Caprichoso: saudosismo renova o espírito do torcedor
02/04/2003, Peta Cid, direto de Parintins
Na era da modernidade em que o boi da nova tecnologia e efeitos visuais é destaque, o saudosismo renova o espírito do parintinense que vê renascer a oportunidade de brincar o São João como se fazia há 50 anos. Mesmo que a brincadeira tenha se transformado em uma encenação teatral que realça o boi-bumbá amazônico e suas lendas, a nova proposta de valorização das raízes, explícita no ritmo e nos versos de parte das toadas oficiais do Boi Caprichoso consegue reacender o vigor e a paixão de antigos torcedores da Ilha Tupinambarana.
É assim para os fiéis ritmistas, os marujos sempre dispostos a acompanhar por sucessivas horas a cadência do boi Caprichoso. Impulsionar o futuro conservando a memória do passado sempre foi um desafio, mas a nova diretoria traçou as metas e vai aos poucos conseguindo promover o encontro do passado com o presente numa grande festa popular.

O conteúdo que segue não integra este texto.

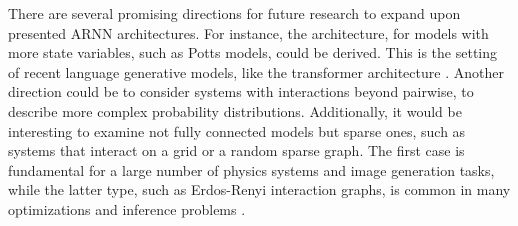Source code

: \documentclass[aps,physrev,10pt,floatfix,reprint]{revtex4-2}
\begin{document}
There are several promising directions for future research to expand upon presented ARNN architectures. For instance, the architecture, for models with more state variables, such as Potts models, could be derived. This is the setting of recent language generative models, like the transformer architecture \cite{https://doi.org/10.48550/arxiv.2005.14165}. Another direction could be to consider systems with interactions beyond pairwise, to describe more complex probability distributions. Additionally, it would be interesting to examine not fully connected models but sparse ones, such as systems that interact on a grid or a random sparse graph. The first case is fundamental for a large number of physics systems and image generation tasks, while the latter type, such as Erdos-Renyi interaction graphs, is common in many optimizations \cite{doi:10.1126/science.1073287} and inference problems \cite{Biazzo2022}. 
%

\end{document}
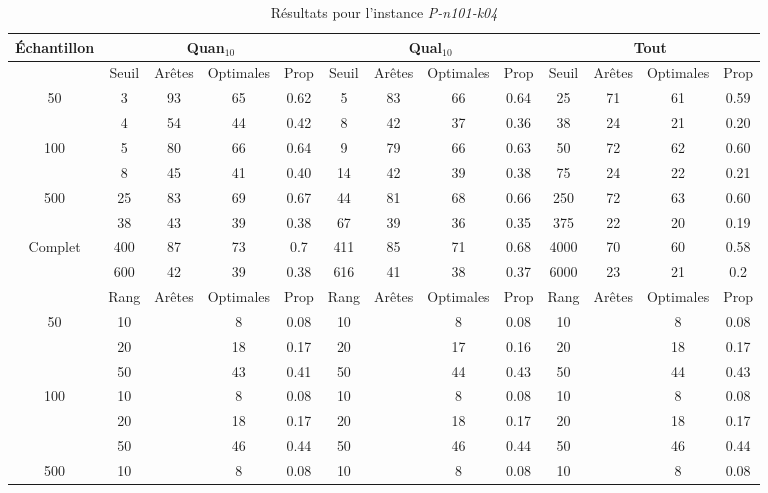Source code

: \documentclass[a4paper,11pt]{article}%
\begin{document}
\begin{table}
\caption{Résultats pour l'instance \emph{P-n101-k04}}
\label{T3}
\begin{center}
\begin{tabular}{|@{}c@{}|@{}c@{}|@{}c@{}|@{}c@{}|@{}c@{}||@{}c@{}|@{}c@{}|@{}c@{}|@{}c@{}||@{}c@{}|@{}c@{}|@{}c@{}|@{}c@{}|}

\hline
 Échantillon & \multicolumn{4}{c|}{Quan$_{10}$} & \multicolumn{4}{c|}{Qual$_{10}$} & \multicolumn{4}{c|}{Tout} \\
 \hline
 & Seuil & Arêtes & Optimales & Prop & Seuil & Arêtes & Optimales & Prop & Seuil & Arêtes & Optimales & Prop \\
 \hline
 50 & 3 & 93 & 65 & 0.62 & 5 & 83 & 66 & 0.64 & 25 & 71 & 61 & 0.59 \\
 \cline{2-13} 
    & 4 & 54 & 44 & 0.42 & 8 & 42 & 37 & 0.36 & 38 & 24 & 21 & 0.20  \\
  \hline
   100 & 5 & 80 & 66 & 0.64 & 9 & 79 & 66 & 0.63 & 50 & 72 & 62 & 0.60 \\
 \cline{2-13} 
    & 8 & 45 & 41 & 0.40 & 14 & 42 & 39 & 0.38 & 75 & 24 & 22 & 0.21 \\
  \hline
   500 & 25 & 83 & 69 & 0.67 & 44 & 81 & 68 & 0.66 & 250 & 72 & 63 & 0.60 \\
 \cline{2-13} 
    & 38 & 43 & 39 & 0.38 & 67 & 39 & 36 & 0.35 & 375 & 22 & 20 & 0.19 \\
  \hline
   Complet & 400 & 87 & 73 & 0.7 & 411 & 85 & 71 & 0.68 & 4000 & 70 & 60 & 0.58 \\
 \cline{2-13} 
    & 600 & 42 & 39 & 0.38 & 616 & 41 & 38 & 0.37 & 6000 & 23 & 21 & 0.2 \\
  \hline
 & Rang& Arêtes & Optimales & Prop & Rang& Arêtes & Optimales & Prop & Rang& Arêtes & Optimales & Prop \\
 \hline
 50 & 10&  & 8 & 0.08 & 10&  & 8 & 0.08 & 10&  & 8 & 0.08 \\
 \cline{2-13} 
    & 20& & 18 & 0.17 & 20&  & 17 & 0.16 & 20& & 18 & 0.17  \\
 \cline{2-13} 
    & 50& & 43 & 0.41 & 50& & 44 & 0.43 & 50& & 44 & 0.43  \\
  \hline
   100 & 10&  & 8 & 0.08 & 10&  & 8 & 0.08 & 10&  & 8 & 0.08  \\
 \cline{2-13} 
    & 20& & 18 & 0.17 & 20& & 18 & 0.17 & 20& & 18 & 0.17  \\
  \cline{2-13} 
    & 50& & 46 & 0.44 & 50& & 46 & 0.44 & 50& & 46 & 0.44  \\
  \hline
   500 & 10&  & 8 & 0.08 & 10&  & 8 & 0.08 & 10&  & 8 & 0.08  \\

\end{tabular}
\end{center}
\end{table}
\end{document}
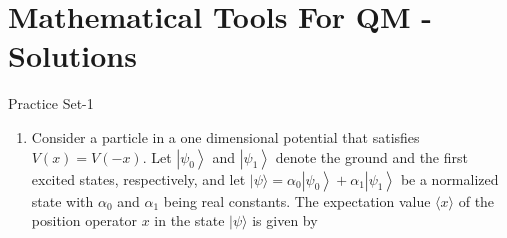 \chapter{Mathematical Tools For QM - Solutions}
\begin{abox}
	Practice Set-1 
	\end{abox}
\begin{enumerate}

		\item Consider a particle in a one dimensional potential that satisfies $V(x)=V(-x)$. Let $\left|\psi_{0}\right\rangle$ and $\left|\psi_{1}\right\rangle$ denote the ground and the first excited states, respectively, and let $|\psi\rangle=\alpha_{0}\left|\psi_{0}\right\rangle+\alpha_{1}\left|\psi_{1}\right\rangle$ be a normalized state with $\alpha_{0}$ and $\alpha_{1}$ being real constants. The expectation value $\langle x\rangle$ of the position operator $x$ in the state $|\psi\rangle$ is given by
		{}


\end{enumerate}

Pelo menos animação não vai faltar para o mais empolgado brincante da Marujada de Guerra, Hilzio Menezes da Cruz, 'o pirolote'. Aos 73 anos - 63 brincando no boi - ele não esconde a satisfação de morador do 'Esconde', como é chamado o reduto do Caprichoso no bairro da Francesa em Parintins. Aqui o boi brincou por muitos anos, disse apontando para o lugar do antigo curral. Eu tô velho, mas ainda lembro que brinquei de índio e o capacete era feito de caixa de sapato costurado', relembrou. Pirolote brinca na linha de frente da Marujada sempre ostentando o seu tradicional xeque-xeque e sem fraquejar no bailado tradicional do dois-pra-lá, dois-pra-cá. Ele argumenta que 'naquele tempo era melhor', mas as toadas deste ano estão com o ritmo bem mais cadenciado. O pout-pourri de toadas antigas aperta a saudade.
Com tanto entusiasmo, ele reafirma que está preparado para desafiar o boi contrário na arena.
'Eu gostei de algumas toadas, mas ainda falta melhorar. Parece que agora o Caprichoso está no caminho certo', diz o pintor Nilo Gama, 65, morador do Palmares, outro fanático brincante azul e branco. Ninguém duvide que para ele, o boi que 'se fazia antigamente era mais animado, todos acompanhavam as danças'. O fervoroso torcedor admite que muita coisa mudou, mas a saudade do boi antigo bate forte. Ele conta que nos idos de Feliz Cid, Bobozinho, Nascimento Cid e Luiz Gonzaga, os primeiros a comandar a brincadeira, as toadas eram curtas e de fácil compreensão. 'Hoje o que dificulta é que as toadas são longas, acaba o Festival e a gente não aprende', reclama. O som das palminhas valorizado na gravação do CD de 2003 é outro ponto referencial. 'Mas na toada de ritual fica difícil bater palminha', revela o torcedor que já recebeu da diretoria um CD oficial. 'Vou atar a minha rede para ouvir o disco. Eu já escutei as toadas lá no curral, mas em casa que eu vou poder ouvir melhor'.
Para quem acompanhou a trajetória do boi-bumbá o entusiasmo é latente quando se fala da época em que o boi brincava até na comunidade do Aninga. Segundo Gama, no meio de torcedores mais antigos é histórico dizer que o Touro Negro tem que brincar da Francesa ao Aninga. Alguns contadores de histórias dizem que a bandeira azul já foi erguida até na Ilha de Caripuna, no Paraná do Ramos, zona rural de Parintins.
Outro brincante inveterado do Caprichoso, Moisés Dray, afirma que o presidente César Oliveira está fazendo mudanças necessárias no boi, valorizando as toadas, o compasso da dança e dando aos artistas mais autonomia para trabalhar nos galpões. Aos 72 anos, Dray diz que já está cansado e dificilmente brincará este ano. Ele também fala com saudade da época em que o boi dançava nos terreiros das casas iluminado por lamparina. 'Lembro que a gente ia nas casas e depois da apresentação tinha merenda. A gente tomava tacacá, mungunzá e batida de cachaça com laranja da terra', brinca.
Neste ano de 2003 é o sentimento de amor pelo boi que o Caprichoso quer reacender, revivendo a tradição, valorizando as raízes e resgatando a arte produzida pelo povo simples da Ilha de Parintins.